Friday, April 30, 2010

Explaining The Rays Fast Start

They are 17-5 while they outscored their opponents 142-73.That works out to a pythagorean pct of .791 or 17.4 wins. So it seems like sabermetrically they are getting what they are supposed to. But they are actually coming up huge in the clutch so far.

Their hitting OPS is .809 while their opponent's is .700. That differntial of .109 translates into a winning pct of .632. based on an old regression I ran. The equation was

Pct = .5 +1.21*OPSDIFF

That would give them only 13.9 wins, 3.5 fewer than pythagoras. Here is where the clutch comes in. Their OPS with runners on base (ROB) is .926 while with none on it is only .710. Last year in MLB, the average for those two was .763 & .741. Teams do slightly better with ROB, but not over 200 point of OPS better like the Rays this year. Of course, a .634 pct would mean 102 wins for the year, which is still outstanding.

Their pitchers have allowed a ROB OPS of .647 while it is .735 with none on. Again, much higher than a normal split. Their ROB advantage is .088 while last year teams usually gave up an OPS of .022 higher with ROB. You might also notice that with none on, the Rays' opponents are out-OPSing them .735 to .710!

But with runners in scoring position (RISP), things are even more startling. Their hitters have a .999 OPS! Their pitchers have allowed only a .515 OPS. Now last year in MLB, the OPS by hitters in all situations was .750 and with RISP it was .761, only slightly better. The Rays are .190 better. On the pitching side, they are allowing an OPS of .185 less with RISP than overall. But last year, teams normally allowe an OPS of .011 higher with RISP.

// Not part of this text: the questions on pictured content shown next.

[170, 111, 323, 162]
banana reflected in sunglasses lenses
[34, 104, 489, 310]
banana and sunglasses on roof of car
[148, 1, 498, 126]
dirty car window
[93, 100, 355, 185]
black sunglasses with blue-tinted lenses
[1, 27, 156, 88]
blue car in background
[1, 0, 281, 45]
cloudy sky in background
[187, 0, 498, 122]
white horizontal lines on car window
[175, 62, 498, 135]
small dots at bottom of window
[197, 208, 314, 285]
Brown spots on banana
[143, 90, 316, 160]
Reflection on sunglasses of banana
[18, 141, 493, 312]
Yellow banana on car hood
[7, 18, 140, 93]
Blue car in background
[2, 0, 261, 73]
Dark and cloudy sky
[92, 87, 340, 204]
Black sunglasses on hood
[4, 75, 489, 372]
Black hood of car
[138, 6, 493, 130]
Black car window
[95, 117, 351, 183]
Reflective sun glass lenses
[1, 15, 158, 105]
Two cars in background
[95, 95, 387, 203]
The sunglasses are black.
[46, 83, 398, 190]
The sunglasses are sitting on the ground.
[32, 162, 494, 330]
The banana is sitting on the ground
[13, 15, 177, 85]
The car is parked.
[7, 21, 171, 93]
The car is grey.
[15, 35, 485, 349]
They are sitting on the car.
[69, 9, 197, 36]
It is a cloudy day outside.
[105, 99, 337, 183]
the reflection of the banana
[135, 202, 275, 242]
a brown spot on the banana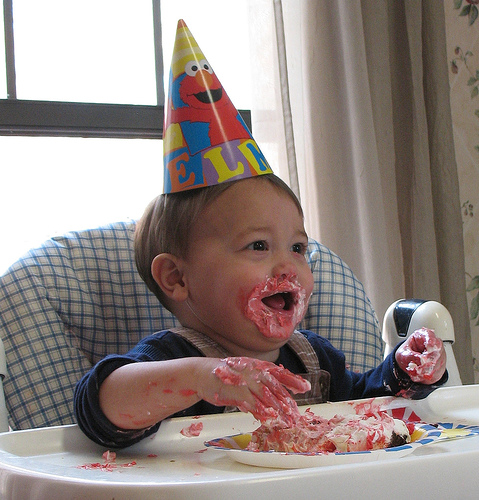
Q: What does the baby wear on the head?
A: Party hat.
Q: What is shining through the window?
A: Light.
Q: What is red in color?
A: Cake.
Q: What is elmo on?
A: On the hat.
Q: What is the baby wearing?
A: Hat.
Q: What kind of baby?
A: Boy.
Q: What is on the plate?
A: Cake.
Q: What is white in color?
A: Table.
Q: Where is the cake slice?
A: On the plate.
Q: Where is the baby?
A: In the high chair.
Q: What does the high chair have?
A: Tray.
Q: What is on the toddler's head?
A: A birthday hat.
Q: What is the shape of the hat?
A: A cone.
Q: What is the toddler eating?
A: Birthday cake.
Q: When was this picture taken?
A: During the birthday party.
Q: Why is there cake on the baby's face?
A: The baby attempts to eat cake.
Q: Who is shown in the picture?
A: A baby.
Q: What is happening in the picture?
A: A birthday celebration for a baby.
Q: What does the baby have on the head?
A: A birthday party hat.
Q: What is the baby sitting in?
A: A chair.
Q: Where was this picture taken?
A: At a birthday party.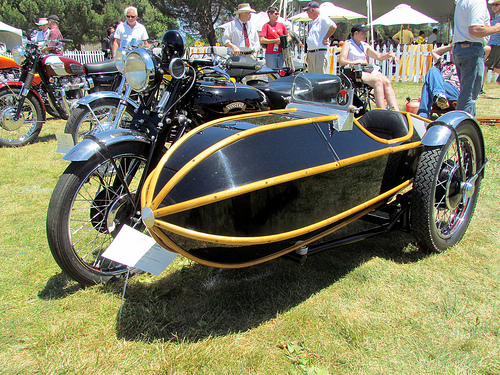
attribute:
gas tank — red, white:
[215, 86, 255, 122]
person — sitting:
[340, 15, 445, 135]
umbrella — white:
[362, 2, 442, 31]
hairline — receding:
[125, 3, 140, 10]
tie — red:
[235, 20, 252, 44]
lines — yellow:
[189, 145, 275, 212]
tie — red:
[209, 14, 288, 68]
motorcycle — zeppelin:
[59, 65, 472, 275]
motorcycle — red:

In close and late situations (CL), their OPS is just .807. But that is only .002 less than overall. Last year in the AL, OPS in CL situations was .721, .043 lower than the overall of .764. For the Rays to be even close to their normal OPS in CL situations is very good.

Their pitchers have allowed an OPS of just .615 in the CL, while it is .700 overall. So that is a gain of .085. Last year the average AL pitching staff allowed an OPS of .759 in all situations, while it was .719 in the CL, a margin of .040. So the Rays this year have doubled that margin.

Finally, a regression gives the following equation for winning pct by breaking down the OPS differential into ROB and none on cases. It is

Pct = .772*ROBDIFF + .508*NONEDIFF + .4995

It projects the Rays to have a .702 pct. Now the earlier regression gave them .634 while their actual pct is .773. So that one was .139 too low. This one raised the projection by .068, meaning that taking into account their ROB performances explains about have the difference. Considering their RISP performance as well would probably close the gap even more.

Monday, April 26, 2010

Do Home Runs Cause More Hit Batters?

Possibly. This issue came up in a NY Times article by STUART MILLER called Plunking Parallel: Steroid Use and Hit Batsmen (Hat Tip: JC Bradbury). I have done some work on this. Here are some findings, in no particular order:

From More On The Changing Historical Relationship Between Walks, HBPs and HRs
-There is a significant positive relationship between a pitcher's walk rate and his HBP rate

-In the 1960s, a pitcher who gave up more HRs hit fewer batters but today a pitcher who gives up more HRs hits more batters.

From The Changing Historical Relationship Between Walks, HBPs and HRs
-For both leagues, the HBP/Walk rate has been rising since 1980 (so poor control is not the only reason for more HBP).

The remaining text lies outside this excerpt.